Мир возвращается к вопросу, вставшему перед человечеством на заре христианской эры и касающемуся перспективы будущего спасения: один только избранный народ спасётся, или спастись должны все. Сегодня в роли “избранного народа” выступает “золотой миллиард”, монополизировавший право на вхождение в спасительное постиндустриальное общество.

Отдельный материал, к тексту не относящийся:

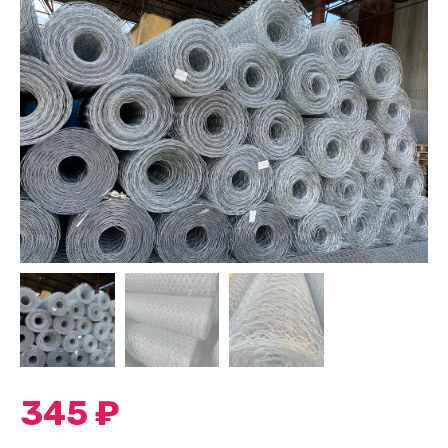
345
₽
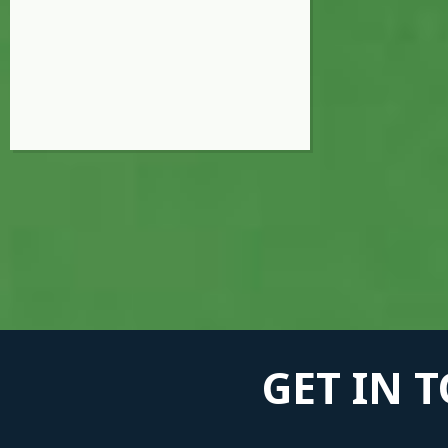
GET IN 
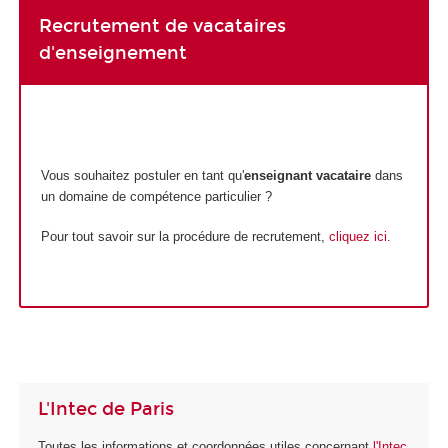
Recrutement de vacataires
d'enseignement
Vous souhaitez postuler en tant qu'
enseignant vacataire
dans
un domaine de compétence particulier ?
Pour tout savoir sur la procédure de recrutement,
cliquez ici
.
L'Intec de Paris
Toutes les informations et coordonnées utiles concernant
l'Intec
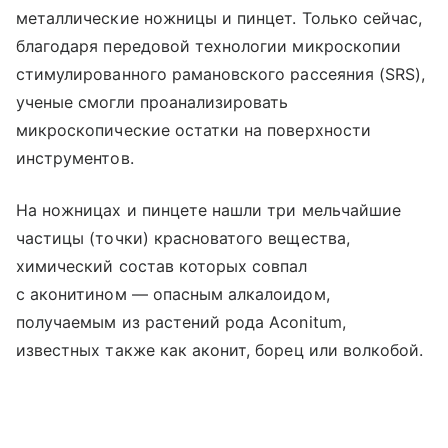
металлические ножницы и пинцет. Только сейчас,
благодаря передовой технологии микроскопии
стимулированного рамановского рассеяния (SRS),
ученые смогли проанализировать
микроскопические остатки на поверхности
инструментов.
На ножницах и пинцете нашли три мельчайшие
частицы (точки) красноватого вещества,
химический состав которых совпал
с аконитином — опасным алкалоидом,
получаемым из растений рода Aconitum,
известных также как аконит, борец или волкобой.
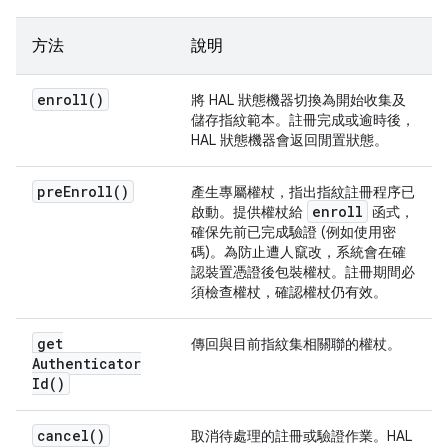
方法
說明
enroll(
)
將 HAL 狀態機器切換為開始收集及
儲存指紋範本。註冊完成或逾時後，
HAL 狀態機器會返回閒置狀態。
pre
Enroll(
)
產生專屬權杖，指出指紋註冊程序已
enroll
啟動。提供權杖給
函式，
確保先前已完成驗證 (例如使用密
碼)。為防止遭人竄改，系統會在確
認裝置憑證後包裝權杖。註冊期間必
須檢查權杖，確認權杖仍有效。
get
傳回與目前指紋集相關聯的權杖。
Authenticator
Id(
)
cancel(
)
取消待處理的註冊或驗證作業。HAL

…История еврейского народа рискует прерваться. В случае успеха американской глобальной миссии евреям грозит растворение в американском потребительском обществе, подпитываемым всеми ресурсами завоёванного мира. В случае неудачи им предстоит расплатиться по всем счетам этой миропотрясательной авантюры. Знаменательна в этом отношении поднявшаяся в Америке волна разоблачений русской мафии. Там никого не смущает то обстоятельство, что большинство засветившихся представителей этой мафии представлены лицами с нерусскими фамилиями. Так что лояльность американского патрона к своим бывшим “партнёрам” и подручным носит сугубо конъюнктурный характер. Самая реальная перспектива – оказаться зажатыми между ведущей мировую войну Америкой… и заново отмобилизованными нациями, поднявшимися для отпора гегемонизму.
     Сегодняшний глобализм уподобляется недавно поверженному социализму с его догматикой одновариантного подхода и стремлением сложить все яйца в одну корзину.

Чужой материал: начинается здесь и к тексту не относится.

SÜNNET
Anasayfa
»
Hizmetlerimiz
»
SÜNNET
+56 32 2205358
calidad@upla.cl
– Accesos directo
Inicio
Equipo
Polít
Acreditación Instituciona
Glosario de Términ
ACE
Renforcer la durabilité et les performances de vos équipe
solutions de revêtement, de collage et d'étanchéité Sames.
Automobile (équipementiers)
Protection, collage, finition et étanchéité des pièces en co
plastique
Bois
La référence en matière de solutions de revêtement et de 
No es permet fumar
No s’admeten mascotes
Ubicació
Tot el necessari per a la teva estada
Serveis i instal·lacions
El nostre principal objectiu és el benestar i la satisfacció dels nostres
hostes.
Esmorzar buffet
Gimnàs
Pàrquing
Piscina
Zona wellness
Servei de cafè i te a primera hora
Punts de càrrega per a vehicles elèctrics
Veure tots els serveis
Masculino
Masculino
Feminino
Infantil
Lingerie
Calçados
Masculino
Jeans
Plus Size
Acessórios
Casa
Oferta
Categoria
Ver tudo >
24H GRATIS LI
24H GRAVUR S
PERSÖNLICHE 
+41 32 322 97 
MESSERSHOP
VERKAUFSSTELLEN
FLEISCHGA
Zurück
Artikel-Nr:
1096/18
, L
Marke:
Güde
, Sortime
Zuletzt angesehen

…Сегодня мы наблюдаем попытку преобразовать… структуру модерна посредством смещения всех усилий прогресса со среднего, национального уровня, на глобальный. Американцы таранят национальные твердыни больших суверенных государств посредством своей военно-промышленной, финансовой и дипломатической машины».

*
Использована книга Александра Панарина «Агенты глобализма». Глава II. «Пятый пункт» глобализма: евреи в однополярном мире. Москва, 2000, № 3.